# http://www.newegg.com/Product/Product.aspx?Item=N82E16822136891



## antalo (May 9, 2001)

This HD is for $100.- @ Newegg w free shipping

http://www.newegg.com/Product/Product.aspx?Item=N82E16822136891

Promo code : $20 off w/ promo code EMCNBNC37, end 8/13

I ordered one, hopefully it will work in one of my S2 boxes.


----------



## lessd (Jan 23, 2005)

antalo said:


> This HD is for $100.- @ Newegg w free shipping
> 
> http://www.newegg.com/Product/Product.aspx?Item=N82E16822136891
> 
> ...


Amazon has a 2Tb WD green for $100 + Prime shipping


----------



## unitron (Apr 28, 2006)

lessd said:


> Amazon has a 2Tb WD green for $100 + Prime shipping


link, model number?

searching Amazon for hard drives is a nightmare, you get all kinds of things in the results.


----------



## lessd (Jan 23, 2005)

unitron said:


> link, model number?
> 
> searching Amazon for hard drives is a nightmare, you get all kinds of things in the results.


Link http://www.amazon.com/gp/product/B004VFJ9MK/ref=ox_sc_act_title_2?ie=UTF8&smid=ATVPDKIKX0DER


----------



## unitron (Apr 28, 2006)

So newegg and Amazon are both currently dumping the OEM version of the WD20EARX.


----------



## antalo (May 9, 2001)

unitron said:


> So newegg and Amazon are both currently dumping the OEM version of the WD20EARX.


Sure looks that way  Newegg has free 2 day shipping


----------



## unitron (Apr 28, 2006)

Best Buy's got a retail box 2TB WD Caviar Green on sale this week.

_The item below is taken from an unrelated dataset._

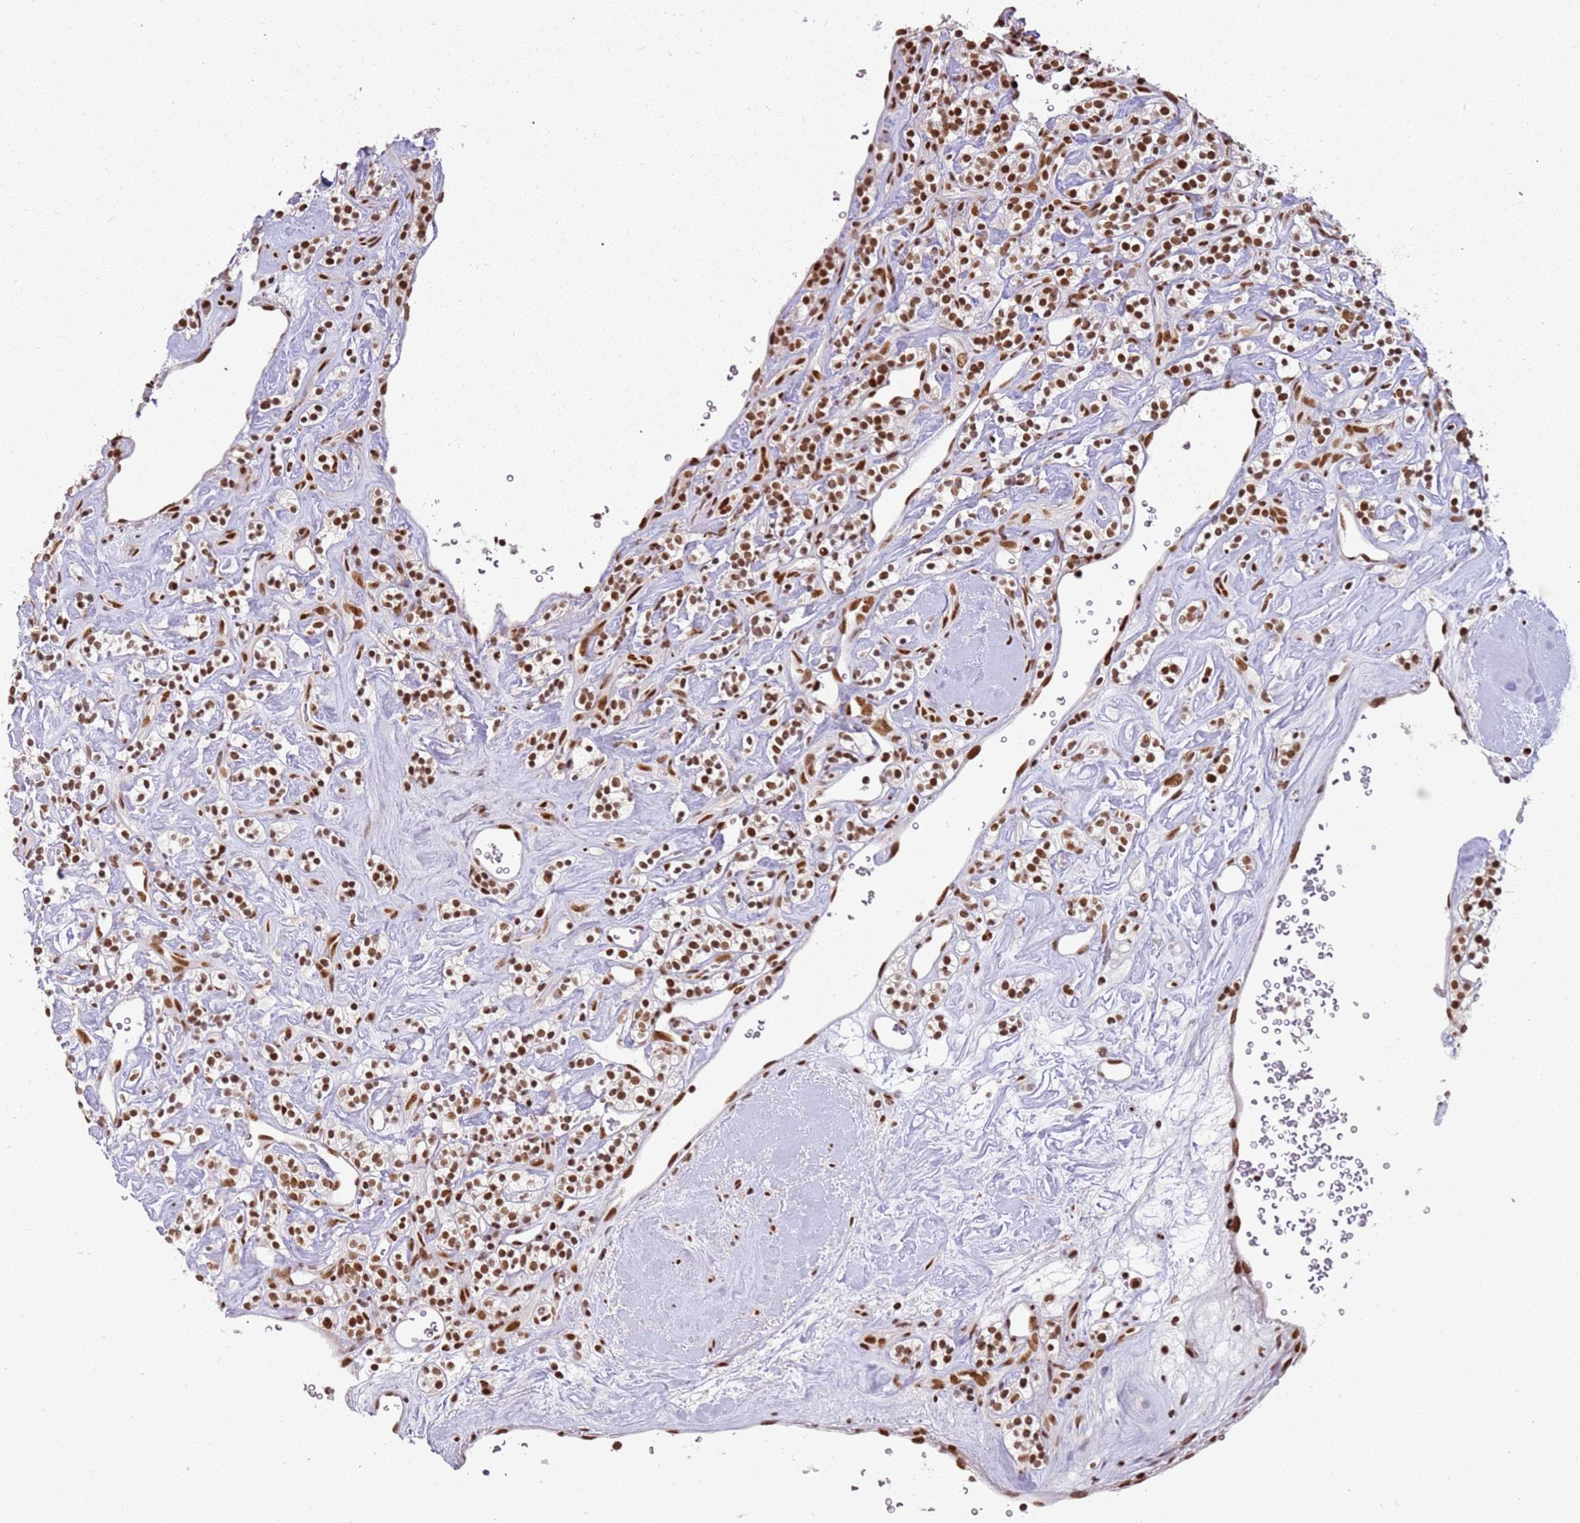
{"staining": {"intensity": "strong", "quantity": ">75%", "location": "nuclear"}, "tissue": "renal cancer", "cell_type": "Tumor cells", "image_type": "cancer", "snomed": [{"axis": "morphology", "description": "Adenocarcinoma, NOS"}, {"axis": "topography", "description": "Kidney"}], "caption": "The image exhibits staining of adenocarcinoma (renal), revealing strong nuclear protein positivity (brown color) within tumor cells.", "gene": "TENT4A", "patient": {"sex": "male", "age": 77}}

Previous models sold in that box, with that box's part number, have been the EADS, the EARS, and the EACS, and apparently the EARX is what's in there these days.

Guess WD has a lot of these to get rid of.

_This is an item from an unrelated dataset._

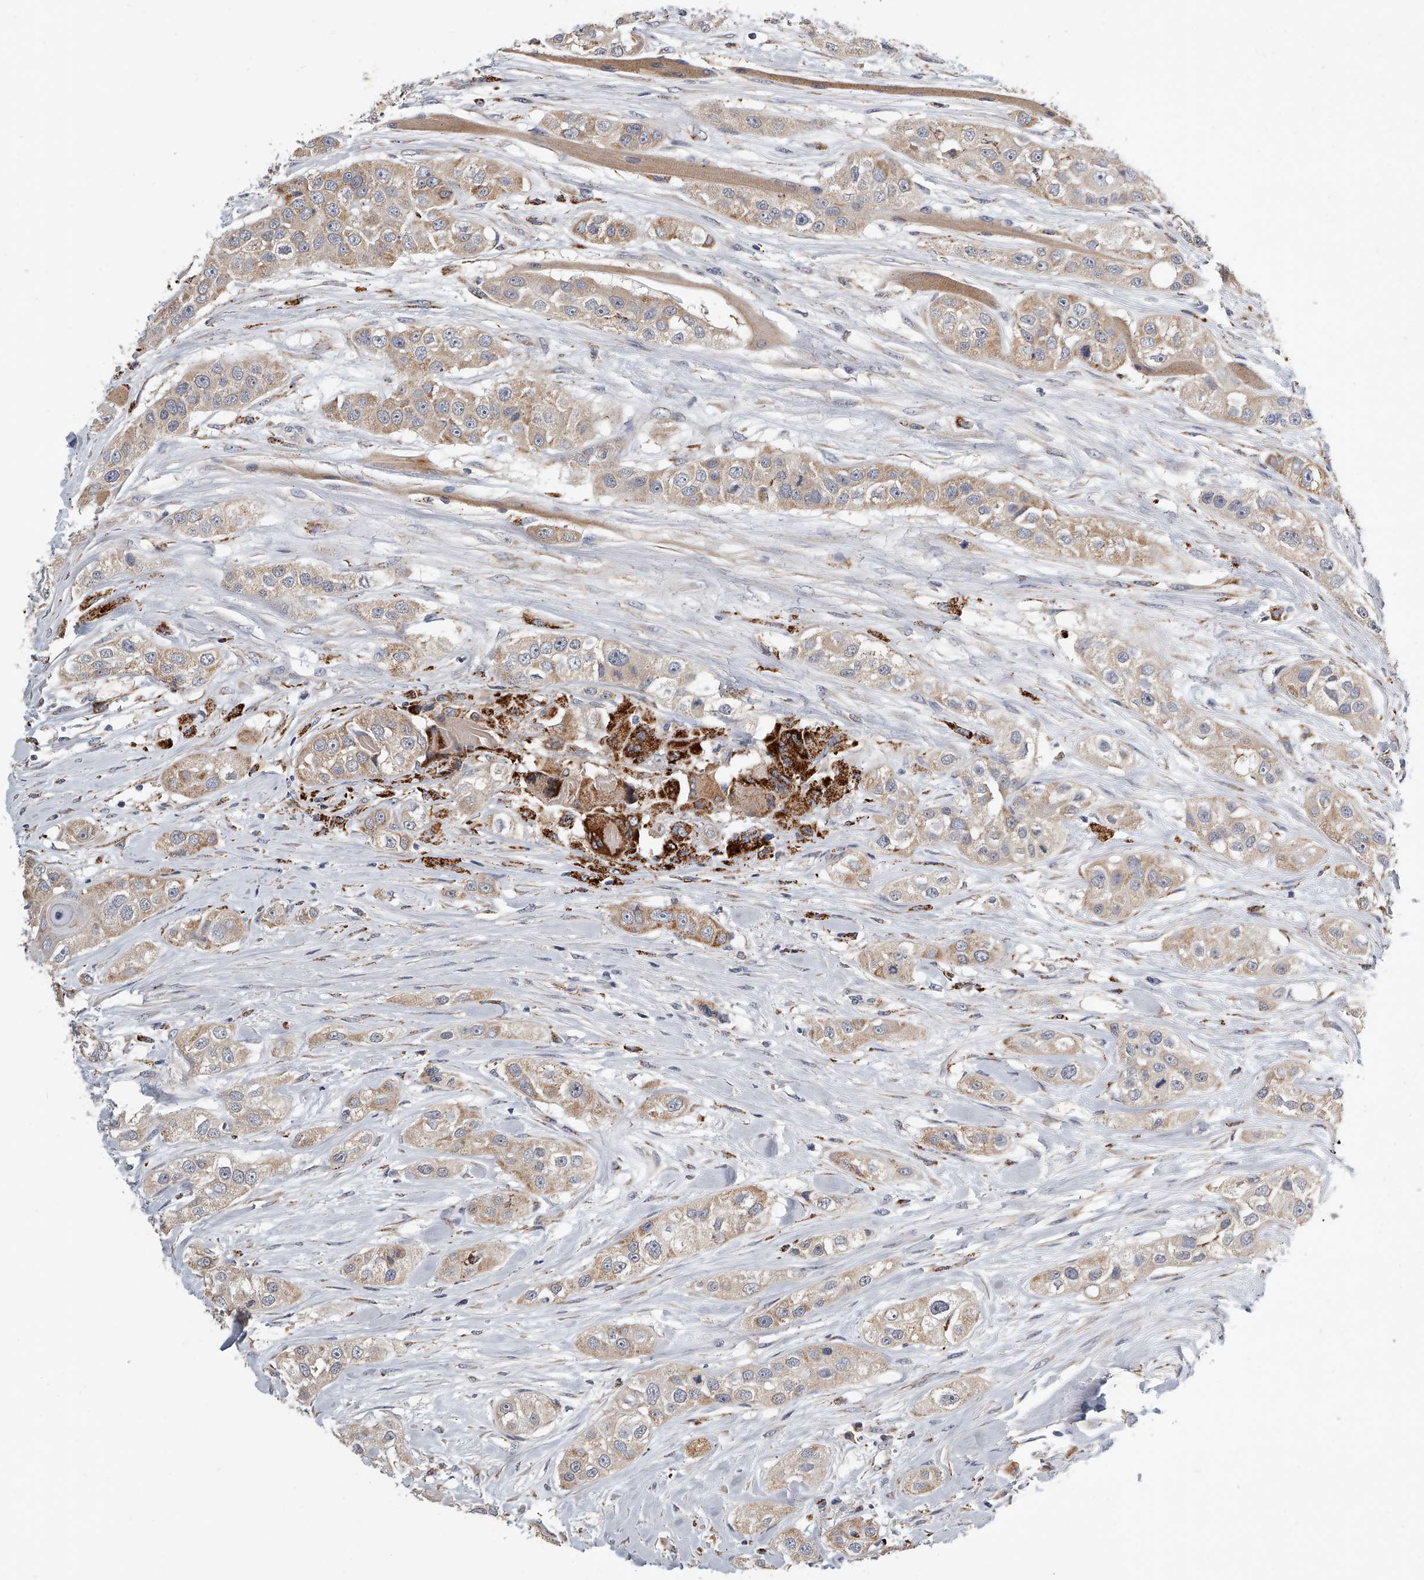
{"staining": {"intensity": "moderate", "quantity": ">75%", "location": "cytoplasmic/membranous"}, "tissue": "head and neck cancer", "cell_type": "Tumor cells", "image_type": "cancer", "snomed": [{"axis": "morphology", "description": "Normal tissue, NOS"}, {"axis": "morphology", "description": "Squamous cell carcinoma, NOS"}, {"axis": "topography", "description": "Skeletal muscle"}, {"axis": "topography", "description": "Head-Neck"}], "caption": "Immunohistochemical staining of head and neck squamous cell carcinoma shows moderate cytoplasmic/membranous protein staining in approximately >75% of tumor cells.", "gene": "KLHL7", "patient": {"sex": "male", "age": 51}}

I'm not sure if I trust any drive made after last fall's flood, though.


----------



## DocNo (Oct 10, 2001)

WD Green? Better buy a second for a backup - you'll need it


----------



## antalo (May 9, 2001)

DocNo said:


> WD Green? Better buy a second for a backup - you'll need it


It would be nice if you were more specific. Why ?


----------



## lessd (Jan 23, 2005)

DocNo said:


> WD Green? Better buy a second for a backup - you'll need it


I been using the WD green drives (at least 20 of them) for years now, never had a problem after disabling the time out feature of the drives. I have used them in Series 3 and Series 4 TiVos, and my own Computer for data storage, not as a boot drive)


----------



## DocNo (Oct 10, 2001)

antalo said:


> It would be nice if you were more specific. Why ?


I have a pile of six or seven of them from various Tivo's and computers - and that's just the greens. Probably another four or five yellow or blue label WDs. Seagate hasn't fared much better  Hitachi and Samsung have by far been the most reliable. I'm not exactly thrilled that both have been gobbled up by WD and Seagate.

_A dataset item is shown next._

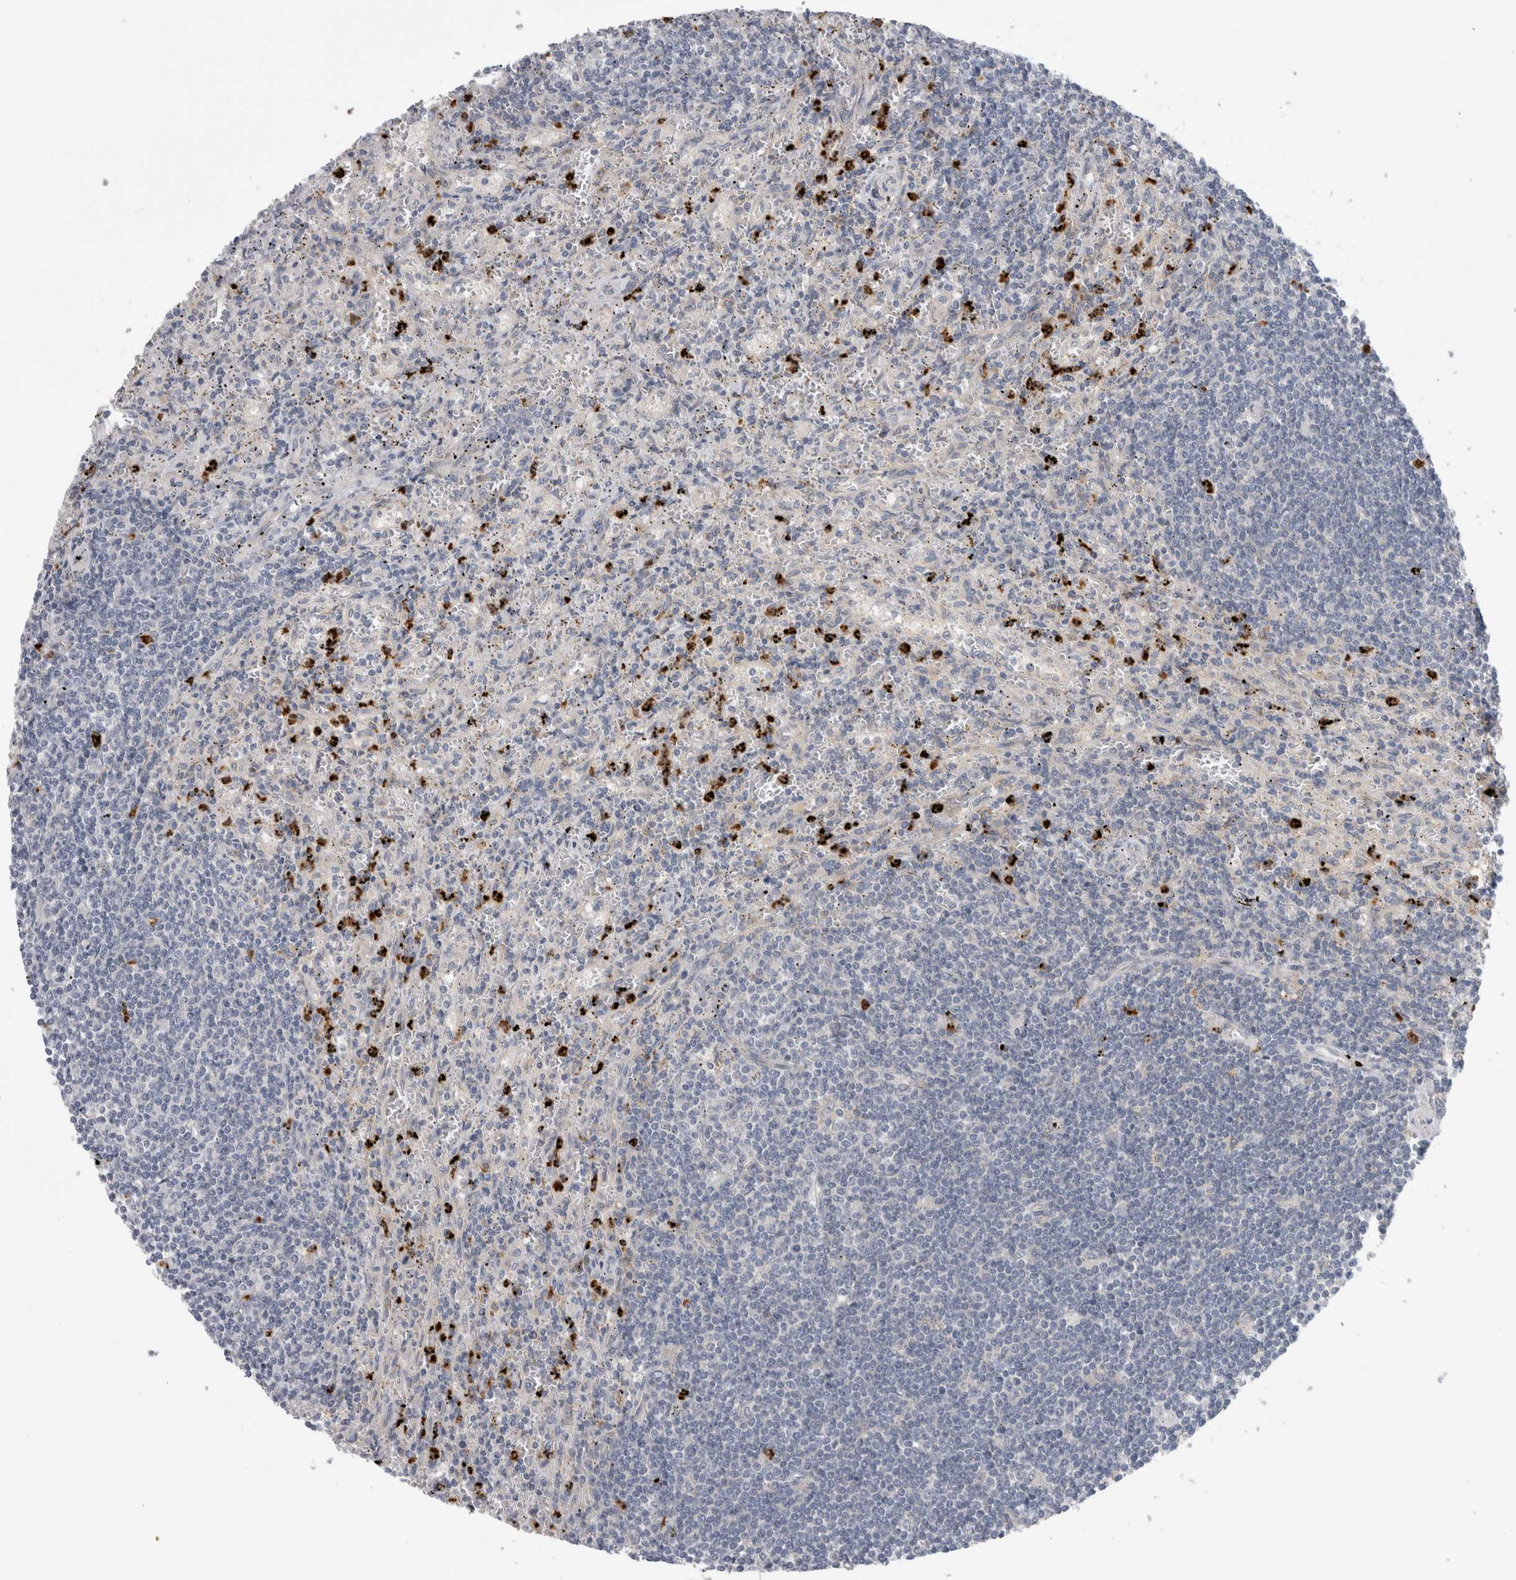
{"staining": {"intensity": "negative", "quantity": "none", "location": "none"}, "tissue": "lymphoma", "cell_type": "Tumor cells", "image_type": "cancer", "snomed": [{"axis": "morphology", "description": "Malignant lymphoma, non-Hodgkin's type, Low grade"}, {"axis": "topography", "description": "Spleen"}], "caption": "Immunohistochemistry (IHC) of human malignant lymphoma, non-Hodgkin's type (low-grade) displays no positivity in tumor cells. (Brightfield microscopy of DAB immunohistochemistry (IHC) at high magnification).", "gene": "TBCE", "patient": {"sex": "male", "age": 76}}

I'm sure plenty of people will pop up and claim they have no issues with WD Greens - good for them. But for a machine that's on constantly or an appliance like Tivo that is also on constantly, your crazy to put a green drive in - in my opinion.

Especially when WD tells you they aren't meant for this application


----------



## antalo (May 9, 2001)

DocNo said:


> I have a pile of six or seven of them from various Tivo's and computers - and that's just the greens. Probably another four or five yellow or blue label WDs. Seagate hasn't fared much better  Hitachi and Samsung have by far been the most reliable. I'm not exactly thrilled that both have been gobbled up by WD and Seagate.
> 
> I'm sure plenty of people will pop up and claim they have no issues with WD Greens - good for them. But for a machine that's on constantly or an appliance like Tivo that is also on constantly, your crazy to put a green drive in - in my opinion.
> 
> Especially when WD tells you they aren't meant for this application


Now you tell me ! ! Well, since I got it and I'm getting another, I'll have to roll with punches and hope for the best. I had Hitachi drives in the past, with no problem. Will see - -> that's what the blind said too.


----------



## lessd (Jan 23, 2005)

DocNo said:


> I have a pile of six or seven of them from various Tivo's and computers - and that's just the greens. Probably another four or five yellow or blue label WDs. Seagate hasn't fared much better  Hitachi and Samsung have by far been the most reliable. I'm not exactly thrilled that both have been gobbled up by WD and Seagate.
> 
> I'm sure plenty of people will pop up and claim they have no issues with WD Greens - good for them. But for a machine that's on constantly or an appliance like Tivo that is also on constantly, your crazy to put a green drive in - in my opinion.
> 
> Especially when WD tells you they aren't meant for this application


Why does TiVo use the WD green drives in the TiVo itself ? or does TiVo get a special OEM WD green drive that works 24/7.


----------